Imagine not wanting to give your kids everything.
I would forego food if I had to in order to help my kids see better.
I would forego food to make sure my kids had glasses or contacts, sure.
I would not forego food so they could have elective surgery.
Pay once or pay multiple times a year? LASIK pays for itself, you’ll always be buying glasses and contacts.
LASIK isn’t some great cure. It has potential side effects and you can end up seeing worse than you did before.
Really it’s the upfront cost. Over the last 20 years I can say confidently that I have not spent more on corrective lenses than I would have on LASIK, but I’m getting close. I had it priced out last year and it’s about $4500 for the procedure. I’m at a point in my life where I would feel comfortable taking on those payments now. I know growing up there was zero chance my parents could have made it happen for me, it we would have all been starving.
LASIK procedures are “permanent”, at best, till the patient’s mid-40s. one source.
Pay once or pay multiple times a year?
no glasses wearers pay “multiple times a year” for new spectacles and lenses. the frequency does go up to once in two years or once a year after the mid-40s because of presbyopia, but that expense would be incurred anyway whether one gets a LASIK procedure done or not.
An elective surgery you call it, an investment in their vision, I call it. Not everyone has vision as part of their insurance, and contacts/glasses/exams can get expensive without (or even with, depending on the policy). Viewed in that way, LASIK can definitely be seen as an investment.

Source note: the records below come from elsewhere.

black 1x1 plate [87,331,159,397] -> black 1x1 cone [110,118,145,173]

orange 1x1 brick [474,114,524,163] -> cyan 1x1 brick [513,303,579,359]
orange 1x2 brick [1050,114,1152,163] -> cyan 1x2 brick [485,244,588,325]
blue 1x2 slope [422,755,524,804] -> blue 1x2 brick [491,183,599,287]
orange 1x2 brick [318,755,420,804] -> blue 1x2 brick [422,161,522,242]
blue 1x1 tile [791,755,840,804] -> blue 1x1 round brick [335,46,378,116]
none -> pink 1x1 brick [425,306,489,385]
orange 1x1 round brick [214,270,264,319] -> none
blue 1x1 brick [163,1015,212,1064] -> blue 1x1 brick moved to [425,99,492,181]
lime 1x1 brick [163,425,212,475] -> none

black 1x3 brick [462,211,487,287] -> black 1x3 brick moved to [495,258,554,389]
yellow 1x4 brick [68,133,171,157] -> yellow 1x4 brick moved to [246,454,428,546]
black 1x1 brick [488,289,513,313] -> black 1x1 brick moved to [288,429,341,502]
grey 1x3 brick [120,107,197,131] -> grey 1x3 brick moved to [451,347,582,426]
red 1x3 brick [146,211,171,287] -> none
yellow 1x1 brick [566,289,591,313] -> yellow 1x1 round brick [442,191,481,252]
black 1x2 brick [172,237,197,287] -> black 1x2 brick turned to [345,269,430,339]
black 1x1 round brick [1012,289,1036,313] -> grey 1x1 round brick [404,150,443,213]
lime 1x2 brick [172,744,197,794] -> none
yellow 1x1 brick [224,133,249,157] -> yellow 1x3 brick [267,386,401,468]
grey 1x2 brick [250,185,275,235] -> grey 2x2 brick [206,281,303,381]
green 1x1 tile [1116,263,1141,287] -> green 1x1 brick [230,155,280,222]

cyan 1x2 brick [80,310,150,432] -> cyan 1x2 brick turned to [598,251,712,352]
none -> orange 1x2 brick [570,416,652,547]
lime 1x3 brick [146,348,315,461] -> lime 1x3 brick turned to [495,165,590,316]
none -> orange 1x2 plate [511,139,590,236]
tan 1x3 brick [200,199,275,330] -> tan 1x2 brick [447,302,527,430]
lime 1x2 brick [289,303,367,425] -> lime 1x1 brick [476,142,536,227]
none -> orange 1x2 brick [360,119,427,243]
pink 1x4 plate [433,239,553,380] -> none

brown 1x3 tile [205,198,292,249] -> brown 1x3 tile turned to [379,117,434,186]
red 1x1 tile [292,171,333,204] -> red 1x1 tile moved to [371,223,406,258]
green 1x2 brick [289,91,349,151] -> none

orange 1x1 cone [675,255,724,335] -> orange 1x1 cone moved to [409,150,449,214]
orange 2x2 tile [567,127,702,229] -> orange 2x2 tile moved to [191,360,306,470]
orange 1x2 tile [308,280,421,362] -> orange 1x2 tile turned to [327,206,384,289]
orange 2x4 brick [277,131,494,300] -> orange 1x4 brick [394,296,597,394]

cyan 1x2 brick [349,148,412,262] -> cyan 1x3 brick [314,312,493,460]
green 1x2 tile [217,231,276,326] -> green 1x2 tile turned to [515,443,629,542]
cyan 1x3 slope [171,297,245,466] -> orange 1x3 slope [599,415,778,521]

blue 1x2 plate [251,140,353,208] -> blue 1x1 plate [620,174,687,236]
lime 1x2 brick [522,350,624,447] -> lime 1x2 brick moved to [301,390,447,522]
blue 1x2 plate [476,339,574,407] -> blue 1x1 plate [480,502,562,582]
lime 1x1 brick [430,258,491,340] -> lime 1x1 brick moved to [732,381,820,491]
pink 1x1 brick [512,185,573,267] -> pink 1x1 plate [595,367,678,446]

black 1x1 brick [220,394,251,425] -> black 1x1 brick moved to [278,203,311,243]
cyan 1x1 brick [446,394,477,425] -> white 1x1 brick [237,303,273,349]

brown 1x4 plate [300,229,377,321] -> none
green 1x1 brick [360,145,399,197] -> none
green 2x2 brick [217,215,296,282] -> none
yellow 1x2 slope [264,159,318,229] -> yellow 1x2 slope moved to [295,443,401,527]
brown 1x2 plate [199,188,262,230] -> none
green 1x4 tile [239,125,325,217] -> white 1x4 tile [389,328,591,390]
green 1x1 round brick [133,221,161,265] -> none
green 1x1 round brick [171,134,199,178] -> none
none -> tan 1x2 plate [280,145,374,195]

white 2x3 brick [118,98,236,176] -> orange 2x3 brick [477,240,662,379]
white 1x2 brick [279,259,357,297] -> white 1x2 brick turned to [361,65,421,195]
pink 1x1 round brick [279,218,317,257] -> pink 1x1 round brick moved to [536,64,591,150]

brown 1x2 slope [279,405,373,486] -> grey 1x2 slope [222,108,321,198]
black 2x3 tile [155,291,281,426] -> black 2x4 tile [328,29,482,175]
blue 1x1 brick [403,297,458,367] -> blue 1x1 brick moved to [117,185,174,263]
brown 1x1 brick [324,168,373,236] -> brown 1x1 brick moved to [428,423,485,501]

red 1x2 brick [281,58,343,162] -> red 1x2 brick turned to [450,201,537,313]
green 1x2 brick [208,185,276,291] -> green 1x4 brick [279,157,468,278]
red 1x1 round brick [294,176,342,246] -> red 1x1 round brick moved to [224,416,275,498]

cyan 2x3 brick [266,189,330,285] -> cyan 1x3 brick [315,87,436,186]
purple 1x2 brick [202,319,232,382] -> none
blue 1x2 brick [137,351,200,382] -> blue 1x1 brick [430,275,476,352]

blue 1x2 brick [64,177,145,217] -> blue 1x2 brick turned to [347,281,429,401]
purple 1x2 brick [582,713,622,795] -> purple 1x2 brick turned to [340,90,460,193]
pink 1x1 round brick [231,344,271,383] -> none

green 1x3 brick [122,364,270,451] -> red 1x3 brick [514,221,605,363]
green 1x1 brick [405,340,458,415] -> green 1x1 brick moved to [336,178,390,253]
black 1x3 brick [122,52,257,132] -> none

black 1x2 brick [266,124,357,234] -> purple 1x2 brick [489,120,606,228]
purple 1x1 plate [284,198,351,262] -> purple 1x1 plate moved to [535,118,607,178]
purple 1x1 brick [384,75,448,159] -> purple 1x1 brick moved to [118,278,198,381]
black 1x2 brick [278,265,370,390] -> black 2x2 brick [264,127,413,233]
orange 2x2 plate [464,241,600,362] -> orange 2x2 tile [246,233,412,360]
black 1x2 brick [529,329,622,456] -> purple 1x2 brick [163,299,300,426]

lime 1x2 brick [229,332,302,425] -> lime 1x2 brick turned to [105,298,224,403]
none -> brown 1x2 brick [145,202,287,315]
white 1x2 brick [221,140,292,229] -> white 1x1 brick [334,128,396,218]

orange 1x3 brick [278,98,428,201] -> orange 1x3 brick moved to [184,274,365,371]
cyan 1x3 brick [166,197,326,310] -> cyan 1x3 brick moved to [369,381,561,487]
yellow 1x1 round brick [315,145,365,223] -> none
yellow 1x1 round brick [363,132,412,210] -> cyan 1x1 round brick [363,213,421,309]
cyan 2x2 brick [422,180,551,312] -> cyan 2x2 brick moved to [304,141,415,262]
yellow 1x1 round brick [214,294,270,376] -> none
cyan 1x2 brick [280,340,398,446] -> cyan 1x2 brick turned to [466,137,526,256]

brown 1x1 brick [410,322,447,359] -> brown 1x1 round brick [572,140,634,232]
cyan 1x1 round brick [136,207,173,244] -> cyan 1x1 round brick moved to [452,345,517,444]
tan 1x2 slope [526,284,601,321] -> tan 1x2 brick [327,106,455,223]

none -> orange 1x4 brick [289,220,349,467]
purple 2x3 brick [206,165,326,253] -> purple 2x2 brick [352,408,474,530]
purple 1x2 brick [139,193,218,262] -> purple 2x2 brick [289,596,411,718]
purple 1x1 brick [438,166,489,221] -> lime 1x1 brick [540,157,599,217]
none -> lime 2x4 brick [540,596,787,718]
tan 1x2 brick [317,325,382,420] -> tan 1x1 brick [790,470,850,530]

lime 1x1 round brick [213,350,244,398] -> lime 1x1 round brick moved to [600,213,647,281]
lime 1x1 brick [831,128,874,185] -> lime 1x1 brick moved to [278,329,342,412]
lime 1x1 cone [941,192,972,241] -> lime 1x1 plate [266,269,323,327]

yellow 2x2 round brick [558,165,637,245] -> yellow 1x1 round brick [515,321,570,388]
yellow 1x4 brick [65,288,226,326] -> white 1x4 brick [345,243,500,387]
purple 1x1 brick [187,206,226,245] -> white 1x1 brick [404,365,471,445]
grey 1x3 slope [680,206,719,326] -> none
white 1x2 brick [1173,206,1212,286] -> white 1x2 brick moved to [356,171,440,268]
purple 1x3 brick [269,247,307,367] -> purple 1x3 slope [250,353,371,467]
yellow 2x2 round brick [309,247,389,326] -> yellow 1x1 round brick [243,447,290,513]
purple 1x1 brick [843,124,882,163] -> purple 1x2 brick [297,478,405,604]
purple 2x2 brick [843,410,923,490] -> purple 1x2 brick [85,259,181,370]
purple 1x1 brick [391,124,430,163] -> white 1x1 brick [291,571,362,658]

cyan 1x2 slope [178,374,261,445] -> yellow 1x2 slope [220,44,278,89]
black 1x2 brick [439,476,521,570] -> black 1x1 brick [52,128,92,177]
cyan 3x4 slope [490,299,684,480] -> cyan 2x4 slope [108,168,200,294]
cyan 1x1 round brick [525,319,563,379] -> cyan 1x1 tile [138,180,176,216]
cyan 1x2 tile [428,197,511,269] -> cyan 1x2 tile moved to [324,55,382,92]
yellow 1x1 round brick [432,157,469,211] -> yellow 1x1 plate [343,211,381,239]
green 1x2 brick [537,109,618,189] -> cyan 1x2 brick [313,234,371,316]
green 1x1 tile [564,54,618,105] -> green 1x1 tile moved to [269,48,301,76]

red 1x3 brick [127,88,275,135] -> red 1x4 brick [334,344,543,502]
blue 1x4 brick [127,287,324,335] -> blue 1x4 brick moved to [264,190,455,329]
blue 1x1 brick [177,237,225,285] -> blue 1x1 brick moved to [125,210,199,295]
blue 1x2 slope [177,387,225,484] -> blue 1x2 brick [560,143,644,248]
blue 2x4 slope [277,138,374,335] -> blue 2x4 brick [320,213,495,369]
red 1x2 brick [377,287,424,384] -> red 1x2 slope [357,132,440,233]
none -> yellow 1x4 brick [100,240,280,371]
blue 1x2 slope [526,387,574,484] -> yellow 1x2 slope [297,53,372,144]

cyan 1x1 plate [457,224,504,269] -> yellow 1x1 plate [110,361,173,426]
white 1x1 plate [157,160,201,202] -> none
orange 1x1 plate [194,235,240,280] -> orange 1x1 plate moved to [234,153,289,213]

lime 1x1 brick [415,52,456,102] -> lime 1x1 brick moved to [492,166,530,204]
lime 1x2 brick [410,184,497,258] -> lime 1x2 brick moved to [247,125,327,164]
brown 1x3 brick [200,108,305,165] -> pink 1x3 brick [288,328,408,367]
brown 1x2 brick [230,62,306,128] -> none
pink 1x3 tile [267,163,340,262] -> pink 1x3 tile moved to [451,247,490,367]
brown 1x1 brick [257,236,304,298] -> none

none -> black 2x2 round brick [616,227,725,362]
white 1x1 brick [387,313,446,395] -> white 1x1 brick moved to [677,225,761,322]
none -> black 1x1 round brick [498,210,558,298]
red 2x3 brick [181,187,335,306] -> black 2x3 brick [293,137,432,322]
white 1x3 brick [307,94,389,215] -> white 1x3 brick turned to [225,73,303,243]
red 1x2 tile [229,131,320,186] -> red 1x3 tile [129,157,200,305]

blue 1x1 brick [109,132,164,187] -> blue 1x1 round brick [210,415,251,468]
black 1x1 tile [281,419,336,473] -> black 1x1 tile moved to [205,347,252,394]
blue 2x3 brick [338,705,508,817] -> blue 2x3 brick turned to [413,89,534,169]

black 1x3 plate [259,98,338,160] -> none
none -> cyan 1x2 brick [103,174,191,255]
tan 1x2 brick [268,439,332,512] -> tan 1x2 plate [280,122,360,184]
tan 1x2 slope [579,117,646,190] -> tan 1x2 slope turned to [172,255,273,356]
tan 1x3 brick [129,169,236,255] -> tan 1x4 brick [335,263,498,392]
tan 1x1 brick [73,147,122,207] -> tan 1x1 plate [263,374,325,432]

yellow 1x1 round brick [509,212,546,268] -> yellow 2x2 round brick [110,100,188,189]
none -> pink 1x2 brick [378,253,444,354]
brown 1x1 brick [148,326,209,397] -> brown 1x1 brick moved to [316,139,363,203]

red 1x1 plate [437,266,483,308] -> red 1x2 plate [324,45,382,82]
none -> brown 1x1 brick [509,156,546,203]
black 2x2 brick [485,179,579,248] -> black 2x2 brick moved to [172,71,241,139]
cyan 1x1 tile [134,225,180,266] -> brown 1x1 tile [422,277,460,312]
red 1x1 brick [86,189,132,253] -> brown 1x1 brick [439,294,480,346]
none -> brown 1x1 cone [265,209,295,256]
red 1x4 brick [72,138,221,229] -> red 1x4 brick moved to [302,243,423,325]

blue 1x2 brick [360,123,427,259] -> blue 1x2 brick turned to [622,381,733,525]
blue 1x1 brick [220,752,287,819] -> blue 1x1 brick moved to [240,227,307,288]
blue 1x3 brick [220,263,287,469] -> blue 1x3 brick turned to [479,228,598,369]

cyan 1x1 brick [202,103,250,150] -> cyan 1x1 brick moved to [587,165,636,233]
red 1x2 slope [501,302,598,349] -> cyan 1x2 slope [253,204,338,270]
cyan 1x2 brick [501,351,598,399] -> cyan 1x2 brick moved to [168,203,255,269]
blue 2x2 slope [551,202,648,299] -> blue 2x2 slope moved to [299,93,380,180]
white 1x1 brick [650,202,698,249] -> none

I mean, lasik comes with issues down the road if you go for the cheaper procedures, and even the good ones if you have complications.
If the question is money, adding risk is often not the wisest of decisions…
It’s not like she’s asking for breast implants or liposuction(or something else that is not reconstructive in nature). It’s lasik, and it’ll help her quality of life, no more worrying about breaking her glasses or losing contacts.
We dont know if she works in special ed where getting hit in the face could be a normal occurance for her. Maybe she struggles with contacts. Either way there are a lot of reasons for someone to want to go that route.
Also, comparing lasik to something like nonreconstructive cosmetic surgery is disingenuous. One is completely for aesthetics, the other affects function.
This isn’t a generational problem. It exists across all generations. Looks more like narcissism
Did you mean “isn’t a generational problem?”
The rest of the comment makes more sense to me that way, but as is written, I’m not certain what you are trying to say.